Dafür wird die SPÖ mit dem Begriff der Gerechtigkeit auf uns
losgehen. Hatte sie als Regierungspartei keine Möglichkeit, das Land
gerechter zu machen? Viele Eltern, die nur mäßig verdienen, zahlen
noch immer für den Kindergarten, während die Unis kostenlos bleiben
müssen. Dass die ausgehungerten Hochschulen international regelmäßig
abstinken, ist gar nicht so schlimm. Alle Österreicher sind
gleichermaßen davon betroffen, außer die Eltern, die ihre Kinder auf
Elite-Unis im Ausland schicken. Sehr gerecht.
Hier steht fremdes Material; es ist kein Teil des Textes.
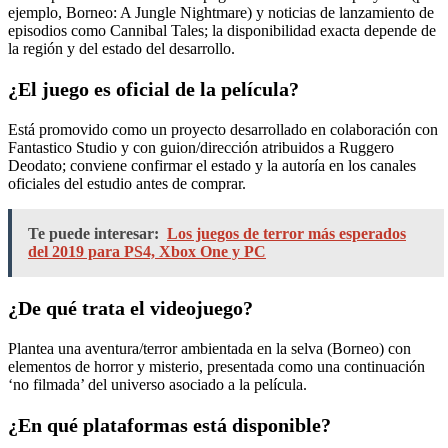
ejemplo, Borneo: A Jungle Nightmare) y noticias de lanzamiento de
episodios como Cannibal Tales; la disponibilidad exacta depende de
la región y del estado del desarrollo.
¿El juego es oficial de la película?
Está promovido como un proyecto desarrollado en colaboración con
Fantastico Studio y con guion/dirección atribuidos a Ruggero
Deodato; conviene confirmar el estado y la autoría en los canales
oficiales del estudio antes de comprar.
Te puede interesar:
Los juegos de terror más esperados
del 2019 para PS4, Xbox One y PC
¿De qué trata el videojuego?
Plantea una aventura/terror ambientada en la selva (Borneo) con
elementos de horror y misterio, presentada como una continuación
‘no filmada’ del universo asociado a la película.
¿En qué plataformas está disponible?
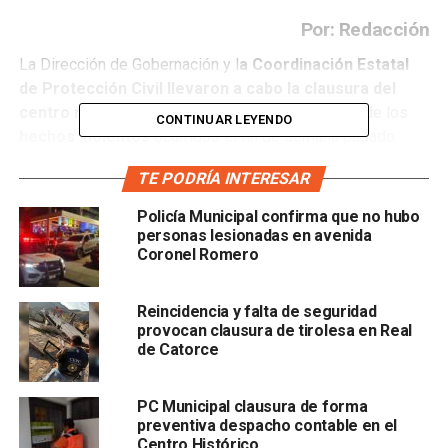
Por: Redacción
La Dirección de Gobernación y l
a Coordinación Estatal
de Protección Civil llevaron a cabo la clausura del
centro nocturno “Sala de Despecho
” derivada de los
CONTINUAR LEYENDO
hechos violentos
ocurridos el fin de semana pasado.
TE PODRÍA INTERESAR
El director de la dependencia,
Mauricio Ordaz Flores
,
informó que el artículo segundo de la Ley del Sistema
Policía Municipal confirma que no hubo
Estatal de Protección Civil faculta al Estado actuar en caso
personas lesionadas en avenida
de que algún hecho violento ponga en riesgo a la
Coronel Romero
población.
Reincidencia y falta de seguridad
provocan clausura de tirolesa en Real
de Catorce
PC Municipal clausura de forma
preventiva despacho contable en el
Centro Histórico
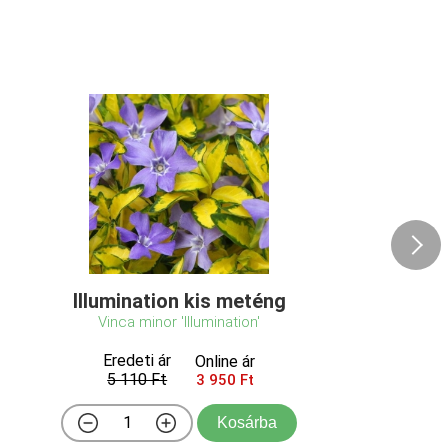
Illumination kis meténg
Vinca minor 'Illumination'
Eredeti ár
Online ár
5 110 Ft
3 950 Ft
Kosárba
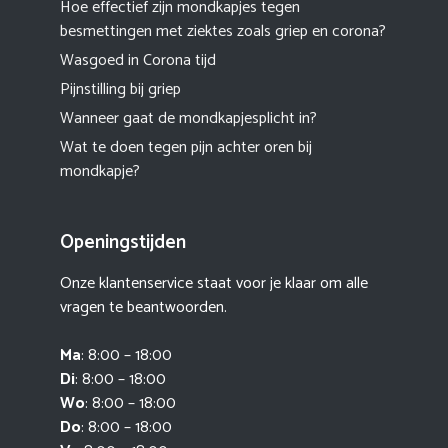
Hoe effectief zijn mondkapjes tegen
besmettingen met ziektes zoals griep en corona?
Wasgoed in Corona tijd
Pijnstilling bij griep
Wanneer gaat de mondkapjesplicht in?
Wat te doen tegen pijn achter oren bij
mondkapje?
Openingstijden
Onze klantenservice staat voor je klaar om alle
vragen te beantwoorden.
Ma
: 8:00 – 18:00
Di
: 8:00 – 18:00
Wo
: 8:00 – 18:00
Do
: 8:00 – 18:00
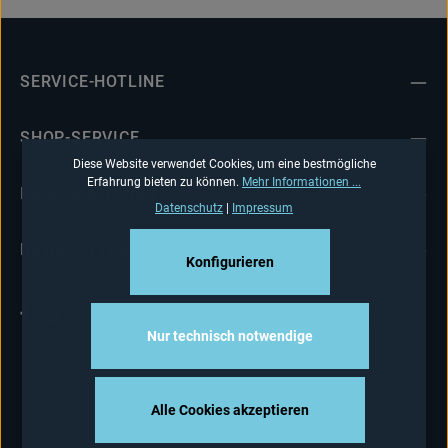
SERVICE-HOTLINE
SHOP-SERVICE
Diese Website verwendet Cookies, um eine bestmögliche
Erfahrung bieten zu können.
Mehr Informationen ...
INFORMATIONEN
Datenschutz
|
Impressum
NEWSLETTER
Konfigurieren
Alle Preise inkl. gesetzl. Mehrwertsteuer zzgl.
Nur technisch notwendige
Versandkosten
und ggf. Nachnahmegebühren, wenn
nicht anders angegeben.
Alle Cookies akzeptieren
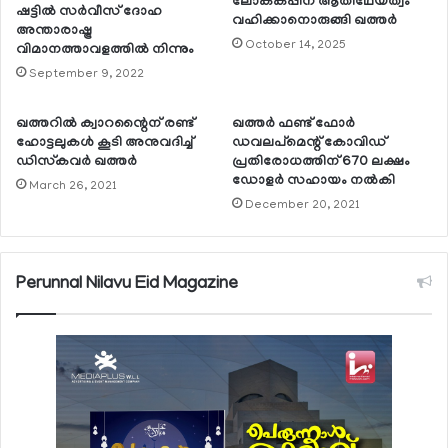
ലോകകപ്പിന് ആതിഥേയത്വം
ഷട്ടില്‍ സര്‍വീസ് ദോഹ
വഹിക്കാനൊരുങ്ങി ഖത്തര്‍
അന്താരാഷ്ട്ര
October 14, 2025
വിമാനത്താവളത്തില്‍ നിന്നും
September 9, 2022
ഖത്തറില്‍ ക്വാറന്റൈന് രണ്ട്
ഖത്തര്‍ ഫണ്ട് ഫോര്‍
ഹോട്ടലുകള്‍ കൂടി അനുവദിച്ച്
ഡവലപ്മെന്റ് കോവിഡ്
ഡിസ്‌കവര്‍ ഖത്തര്‍
പ്രതിരോധത്തിന് 670 ലക്ഷം
ഡോളര്‍ സഹായം നല്‍കി
March 26, 2021
December 20, 2021
Perunnal Nilavu Eid Magazine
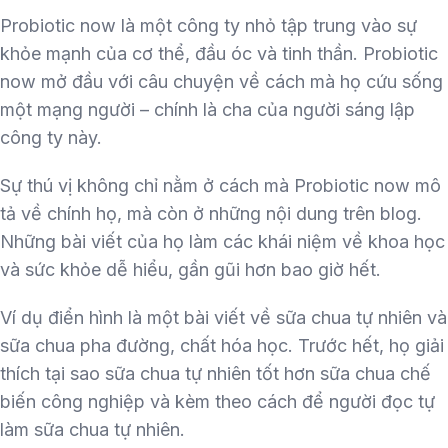
Probiotic now là một công ty nhỏ tập trung vào sự
khỏe mạnh của cơ thể, đầu óc và tinh thần. Probiotic
now mở đầu với câu chuyện về cách mà họ cứu sống
một mạng người – chính là cha của người sáng lập
công ty này.
Sự thú vị không chỉ nằm ở cách mà Probiotic now mô
tả về chính họ, mà còn ở những nội dung trên blog.
Những bài viết của họ làm các khái niệm về khoa học
và sức khỏe dễ hiểu, gần gũi hơn bao giờ hết.
Ví dụ điển hình là một bài viết về sữa chua tự nhiên và
sữa chua pha đường, chất hóa học. Trước hết, họ giải
thích tại sao sữa chua tự nhiên tốt hơn sữa chua chế
biến công nghiệp và kèm theo cách để người đọc tự
làm sữa chua tự nhiên.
Aber was wollen wir von zwei Regierungsparteien erwarten, die
gerade das Parlament nachhaltig beschädigen? In jeder gefestigten
Demokratie ist die Kontrolle durch Untersuchungsausschüsse das
heilige Recht der Minderheit. Bei uns unterliegt dieses Recht dem
Zynismus der Klubobleute. Es weiß ja jeder, dass der Journalismus in
Österreich teilweise gekauft wurde. Jetzt ginge es um die Details.
Aber diese Gewohnheit will man gerade in einem Wahlkampf nicht
untersuchen lassen.
Der Nationalrat hat sich von der Regierung schon erniedrigen
lassen, als ihm seine Verkleinerung ausgerichtet wurde. Jetzt
delegiert er seine Pflicht zur politischen Aufklärung an die Medien,
die dafür noch den Anstand haben. SPÖ-Klubobmann Cap hat ja gemeint,
die politische Kontrolle sei durch TV-Interviews bestens
gewährleistet. Danke, wir werden diese Aufgabe weiter ernst nehmen.
Aber gibt es nicht doch noch ein paar Frauen und Männer bei SPÖ und
ÖVP, die sich Mut und Anstand bewahrt haben? Bitte melden!